— WORK TASK —
Exact repetition is the task: copy every entry below.

+++ RECORDS SUPPLIED

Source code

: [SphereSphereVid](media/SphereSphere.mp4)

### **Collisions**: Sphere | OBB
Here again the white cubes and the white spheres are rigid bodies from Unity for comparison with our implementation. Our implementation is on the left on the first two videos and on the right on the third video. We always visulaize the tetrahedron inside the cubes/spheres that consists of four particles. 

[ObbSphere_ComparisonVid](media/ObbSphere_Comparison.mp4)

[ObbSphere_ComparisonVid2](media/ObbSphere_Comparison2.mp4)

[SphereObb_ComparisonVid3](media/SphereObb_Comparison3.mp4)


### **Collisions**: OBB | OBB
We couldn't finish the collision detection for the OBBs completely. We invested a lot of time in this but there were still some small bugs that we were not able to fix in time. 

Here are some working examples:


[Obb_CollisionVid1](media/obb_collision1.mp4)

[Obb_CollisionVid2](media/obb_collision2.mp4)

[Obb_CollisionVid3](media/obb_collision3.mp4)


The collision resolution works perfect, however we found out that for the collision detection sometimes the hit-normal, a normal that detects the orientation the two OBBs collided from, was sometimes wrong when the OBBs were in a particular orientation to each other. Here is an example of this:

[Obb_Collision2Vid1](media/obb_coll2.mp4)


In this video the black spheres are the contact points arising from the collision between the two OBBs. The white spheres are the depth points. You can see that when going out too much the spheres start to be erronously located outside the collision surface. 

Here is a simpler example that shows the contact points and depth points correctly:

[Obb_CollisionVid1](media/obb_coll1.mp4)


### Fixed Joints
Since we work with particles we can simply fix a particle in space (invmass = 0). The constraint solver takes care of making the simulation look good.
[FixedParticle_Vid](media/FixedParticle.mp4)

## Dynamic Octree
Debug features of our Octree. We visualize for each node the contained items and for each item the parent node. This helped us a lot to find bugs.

++++++

— EXERCISE SOLUTION —
Source code

: [SphereSphereVid](media/SphereSphere.mp4)

### **Collisions**: Sphere | OBB
Here again the white cubes and the white spheres are rigid bodies from Unity for comparison with our implementation. Our implementation is on the left on the first two videos and on the right on the third video. We always visulaize the tetrahedron inside the cubes/spheres that consists of four particles. 

[ObbSphere_ComparisonVid](media/ObbSphere_Comparison.mp4)

[ObbSphere_ComparisonVid2](media/ObbSphere_Comparison2.mp4)

[SphereObb_ComparisonVid3](media/SphereObb_Comparison3.mp4)


### **Collisions**: OBB | OBB
We couldn't finish the collision detection for the OBBs completely. We invested a lot of time in this but there were still some small bugs that we were not able to fix in time. 

Here are some working examples:


[Obb_CollisionVid1](media/obb_collision1.mp4)

[Obb_CollisionVid2](media/obb_collision2.mp4)

[Obb_CollisionVid3](media/obb_collision3.mp4)


The collision resolution works perfect, however we found out that for the collision detection sometimes the hit-normal, a normal that detects the orientation the two OBBs collided from, was sometimes wrong when the OBBs were in a particular orientation to each other. Here is an example of this:

[Obb_Collision2Vid1](media/obb_coll2.mp4)


In this video the black spheres are the contact points arising from the collision between the two OBBs. The white spheres are the depth points. You can see that when going out too much the spheres start to be erronously located outside the collision surface. 

Here is a simpler example that shows the contact points and depth points correctly:

[Obb_CollisionVid1](media/obb_coll1.mp4)


### Fixed Joints
Since we work with particles we can simply fix a particle in space (invmass = 0). The constraint solver takes care of making the simulation look good.
[FixedParticle_Vid](media/FixedParticle.mp4)

## Dynamic Octree
Debug features of our Octree. We visualize for each node the contained items and for each item the parent node. This helped us a lot to find bugs.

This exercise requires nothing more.